## Exercise goal
If a line below contains "Week", count it. Report the final total and nothing more.
※
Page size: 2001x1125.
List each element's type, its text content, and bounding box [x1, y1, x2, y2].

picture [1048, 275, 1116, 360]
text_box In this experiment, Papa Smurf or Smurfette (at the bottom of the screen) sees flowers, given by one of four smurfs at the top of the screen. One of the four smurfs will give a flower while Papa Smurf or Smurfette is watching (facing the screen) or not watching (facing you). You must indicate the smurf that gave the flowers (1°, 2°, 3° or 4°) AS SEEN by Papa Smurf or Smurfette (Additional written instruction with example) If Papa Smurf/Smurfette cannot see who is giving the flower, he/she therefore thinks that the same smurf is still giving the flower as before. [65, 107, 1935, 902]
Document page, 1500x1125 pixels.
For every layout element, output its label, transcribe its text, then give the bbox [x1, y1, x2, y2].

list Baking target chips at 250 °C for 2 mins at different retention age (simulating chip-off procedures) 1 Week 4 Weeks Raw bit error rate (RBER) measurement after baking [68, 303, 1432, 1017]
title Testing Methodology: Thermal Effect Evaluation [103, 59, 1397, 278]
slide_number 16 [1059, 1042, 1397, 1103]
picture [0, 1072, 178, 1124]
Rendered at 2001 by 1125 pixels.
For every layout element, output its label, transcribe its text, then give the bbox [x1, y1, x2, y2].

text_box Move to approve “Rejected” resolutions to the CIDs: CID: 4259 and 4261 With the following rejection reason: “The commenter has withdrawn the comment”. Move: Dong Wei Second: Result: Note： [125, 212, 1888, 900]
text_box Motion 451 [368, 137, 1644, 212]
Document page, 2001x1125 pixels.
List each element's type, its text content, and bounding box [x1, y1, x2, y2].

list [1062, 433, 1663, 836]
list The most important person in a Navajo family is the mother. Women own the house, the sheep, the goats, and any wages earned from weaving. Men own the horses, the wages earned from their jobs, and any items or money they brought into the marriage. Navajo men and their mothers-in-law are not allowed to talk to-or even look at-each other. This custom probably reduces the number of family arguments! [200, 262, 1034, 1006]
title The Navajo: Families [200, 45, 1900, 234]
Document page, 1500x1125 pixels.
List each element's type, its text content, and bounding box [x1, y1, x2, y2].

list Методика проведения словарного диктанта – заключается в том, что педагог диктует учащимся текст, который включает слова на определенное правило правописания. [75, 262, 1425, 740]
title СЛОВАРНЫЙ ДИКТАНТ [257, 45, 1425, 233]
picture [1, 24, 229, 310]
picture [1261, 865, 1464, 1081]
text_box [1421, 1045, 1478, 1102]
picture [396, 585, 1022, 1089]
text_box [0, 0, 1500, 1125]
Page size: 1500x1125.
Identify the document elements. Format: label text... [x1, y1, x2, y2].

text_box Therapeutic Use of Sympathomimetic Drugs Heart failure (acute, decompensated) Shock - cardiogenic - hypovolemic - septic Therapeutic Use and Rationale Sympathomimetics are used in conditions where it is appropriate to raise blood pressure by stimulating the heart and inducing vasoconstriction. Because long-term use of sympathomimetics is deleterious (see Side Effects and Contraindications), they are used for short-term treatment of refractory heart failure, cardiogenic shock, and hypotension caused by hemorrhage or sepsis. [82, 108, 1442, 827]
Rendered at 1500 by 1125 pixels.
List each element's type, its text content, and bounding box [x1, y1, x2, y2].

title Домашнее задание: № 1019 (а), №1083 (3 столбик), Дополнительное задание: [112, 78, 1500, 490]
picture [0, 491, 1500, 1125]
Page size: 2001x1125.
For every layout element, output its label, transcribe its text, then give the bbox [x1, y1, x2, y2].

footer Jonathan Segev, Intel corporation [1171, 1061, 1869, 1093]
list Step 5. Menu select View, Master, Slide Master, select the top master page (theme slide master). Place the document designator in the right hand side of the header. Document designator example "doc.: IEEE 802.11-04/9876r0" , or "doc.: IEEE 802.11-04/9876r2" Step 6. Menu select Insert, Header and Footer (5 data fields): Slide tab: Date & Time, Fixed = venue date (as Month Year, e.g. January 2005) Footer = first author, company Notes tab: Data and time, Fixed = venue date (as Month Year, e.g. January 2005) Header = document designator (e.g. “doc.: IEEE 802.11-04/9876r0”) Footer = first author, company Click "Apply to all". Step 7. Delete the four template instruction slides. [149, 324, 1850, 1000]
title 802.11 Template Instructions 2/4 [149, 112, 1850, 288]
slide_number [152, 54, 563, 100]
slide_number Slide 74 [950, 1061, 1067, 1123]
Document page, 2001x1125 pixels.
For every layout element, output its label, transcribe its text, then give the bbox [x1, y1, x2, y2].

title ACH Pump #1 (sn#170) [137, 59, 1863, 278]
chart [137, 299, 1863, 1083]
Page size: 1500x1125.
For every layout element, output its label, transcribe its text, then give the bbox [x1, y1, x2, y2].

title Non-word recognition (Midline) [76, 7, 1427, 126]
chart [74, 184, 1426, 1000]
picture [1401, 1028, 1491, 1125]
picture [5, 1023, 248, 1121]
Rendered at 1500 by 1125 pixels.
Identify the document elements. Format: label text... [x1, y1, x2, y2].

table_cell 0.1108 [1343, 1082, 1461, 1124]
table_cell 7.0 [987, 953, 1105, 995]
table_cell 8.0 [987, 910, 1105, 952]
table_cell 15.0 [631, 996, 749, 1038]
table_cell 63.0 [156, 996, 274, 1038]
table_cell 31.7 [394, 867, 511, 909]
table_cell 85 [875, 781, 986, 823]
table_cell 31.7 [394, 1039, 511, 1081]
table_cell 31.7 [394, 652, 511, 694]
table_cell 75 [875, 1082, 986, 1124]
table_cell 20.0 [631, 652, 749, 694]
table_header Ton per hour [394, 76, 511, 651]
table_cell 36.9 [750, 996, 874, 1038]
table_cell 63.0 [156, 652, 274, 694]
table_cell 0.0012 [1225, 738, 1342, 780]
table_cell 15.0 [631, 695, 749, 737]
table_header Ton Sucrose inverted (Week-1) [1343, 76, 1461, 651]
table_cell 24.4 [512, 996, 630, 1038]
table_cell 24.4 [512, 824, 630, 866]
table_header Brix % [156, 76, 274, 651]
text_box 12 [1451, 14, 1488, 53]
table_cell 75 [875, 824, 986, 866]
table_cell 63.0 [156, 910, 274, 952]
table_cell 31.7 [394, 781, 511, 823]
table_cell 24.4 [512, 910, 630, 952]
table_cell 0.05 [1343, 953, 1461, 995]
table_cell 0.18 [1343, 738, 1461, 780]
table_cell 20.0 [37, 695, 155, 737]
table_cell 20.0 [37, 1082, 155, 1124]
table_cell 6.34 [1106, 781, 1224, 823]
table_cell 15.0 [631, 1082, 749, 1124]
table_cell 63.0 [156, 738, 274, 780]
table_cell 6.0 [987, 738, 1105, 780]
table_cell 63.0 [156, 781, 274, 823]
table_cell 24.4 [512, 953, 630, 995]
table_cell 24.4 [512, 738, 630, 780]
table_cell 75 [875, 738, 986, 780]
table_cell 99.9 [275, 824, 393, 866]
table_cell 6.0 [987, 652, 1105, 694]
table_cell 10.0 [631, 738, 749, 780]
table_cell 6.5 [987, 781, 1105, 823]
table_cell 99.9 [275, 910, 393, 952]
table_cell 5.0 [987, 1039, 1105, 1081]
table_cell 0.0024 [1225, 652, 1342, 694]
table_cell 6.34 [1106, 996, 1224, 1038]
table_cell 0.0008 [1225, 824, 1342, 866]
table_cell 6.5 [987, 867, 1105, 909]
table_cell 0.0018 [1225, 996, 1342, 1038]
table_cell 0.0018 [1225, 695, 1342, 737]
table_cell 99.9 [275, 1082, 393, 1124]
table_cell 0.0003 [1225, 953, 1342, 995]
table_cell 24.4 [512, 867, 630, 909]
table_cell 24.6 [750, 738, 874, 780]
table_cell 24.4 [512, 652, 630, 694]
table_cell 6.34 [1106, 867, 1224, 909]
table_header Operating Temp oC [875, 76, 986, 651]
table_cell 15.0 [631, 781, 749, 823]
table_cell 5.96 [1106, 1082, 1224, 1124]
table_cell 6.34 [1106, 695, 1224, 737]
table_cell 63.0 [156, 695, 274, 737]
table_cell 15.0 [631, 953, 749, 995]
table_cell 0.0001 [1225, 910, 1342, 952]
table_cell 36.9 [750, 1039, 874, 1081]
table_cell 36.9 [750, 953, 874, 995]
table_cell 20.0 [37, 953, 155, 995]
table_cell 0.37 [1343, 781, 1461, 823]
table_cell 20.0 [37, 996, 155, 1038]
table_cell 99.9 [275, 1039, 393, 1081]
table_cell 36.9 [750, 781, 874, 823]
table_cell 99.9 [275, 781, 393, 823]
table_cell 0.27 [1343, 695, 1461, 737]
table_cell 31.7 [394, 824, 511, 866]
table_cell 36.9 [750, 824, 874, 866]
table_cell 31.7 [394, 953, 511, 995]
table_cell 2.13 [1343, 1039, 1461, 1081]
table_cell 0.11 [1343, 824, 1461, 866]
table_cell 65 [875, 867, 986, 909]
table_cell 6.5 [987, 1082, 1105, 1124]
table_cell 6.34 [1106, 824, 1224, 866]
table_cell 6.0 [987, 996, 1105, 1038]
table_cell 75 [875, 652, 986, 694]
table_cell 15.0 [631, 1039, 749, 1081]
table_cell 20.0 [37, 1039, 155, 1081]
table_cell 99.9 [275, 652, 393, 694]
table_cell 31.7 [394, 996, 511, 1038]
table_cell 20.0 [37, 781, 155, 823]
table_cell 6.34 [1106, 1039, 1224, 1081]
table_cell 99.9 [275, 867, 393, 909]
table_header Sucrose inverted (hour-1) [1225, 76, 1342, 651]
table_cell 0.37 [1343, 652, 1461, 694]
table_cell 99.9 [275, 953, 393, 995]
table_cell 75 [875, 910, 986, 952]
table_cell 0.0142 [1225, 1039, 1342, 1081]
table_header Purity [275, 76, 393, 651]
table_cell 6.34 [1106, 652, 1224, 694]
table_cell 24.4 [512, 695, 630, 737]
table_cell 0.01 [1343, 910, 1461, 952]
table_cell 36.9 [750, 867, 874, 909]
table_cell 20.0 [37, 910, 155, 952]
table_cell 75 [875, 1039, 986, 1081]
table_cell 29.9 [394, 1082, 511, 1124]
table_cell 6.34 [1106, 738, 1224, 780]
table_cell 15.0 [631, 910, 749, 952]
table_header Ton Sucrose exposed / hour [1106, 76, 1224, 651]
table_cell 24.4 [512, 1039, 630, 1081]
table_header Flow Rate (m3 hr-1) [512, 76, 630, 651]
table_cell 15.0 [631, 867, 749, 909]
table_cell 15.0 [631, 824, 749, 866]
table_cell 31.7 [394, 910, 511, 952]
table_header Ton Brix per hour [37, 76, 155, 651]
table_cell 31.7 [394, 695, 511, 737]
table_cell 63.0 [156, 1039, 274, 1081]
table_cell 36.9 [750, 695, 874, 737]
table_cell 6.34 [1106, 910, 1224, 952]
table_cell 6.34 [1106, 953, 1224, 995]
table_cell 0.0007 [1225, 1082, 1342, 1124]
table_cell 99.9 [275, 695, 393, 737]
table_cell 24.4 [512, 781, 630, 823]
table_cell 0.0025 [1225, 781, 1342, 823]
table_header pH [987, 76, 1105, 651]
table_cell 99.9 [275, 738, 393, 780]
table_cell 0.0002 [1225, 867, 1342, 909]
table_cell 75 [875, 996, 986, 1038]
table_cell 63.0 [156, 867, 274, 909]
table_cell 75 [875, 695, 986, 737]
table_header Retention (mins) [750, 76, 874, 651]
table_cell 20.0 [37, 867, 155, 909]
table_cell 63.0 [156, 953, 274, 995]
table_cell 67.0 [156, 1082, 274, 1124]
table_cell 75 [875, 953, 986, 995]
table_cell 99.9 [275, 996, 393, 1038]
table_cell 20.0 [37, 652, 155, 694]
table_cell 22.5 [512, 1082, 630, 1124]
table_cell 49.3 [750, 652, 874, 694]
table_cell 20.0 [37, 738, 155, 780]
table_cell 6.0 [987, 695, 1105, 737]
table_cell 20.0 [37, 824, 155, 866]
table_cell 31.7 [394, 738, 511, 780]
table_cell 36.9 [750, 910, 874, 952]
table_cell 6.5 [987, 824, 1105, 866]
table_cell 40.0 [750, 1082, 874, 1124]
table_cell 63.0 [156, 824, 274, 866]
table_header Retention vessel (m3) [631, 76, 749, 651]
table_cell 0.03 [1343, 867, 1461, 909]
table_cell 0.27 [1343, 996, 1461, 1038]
※
## Answer box
2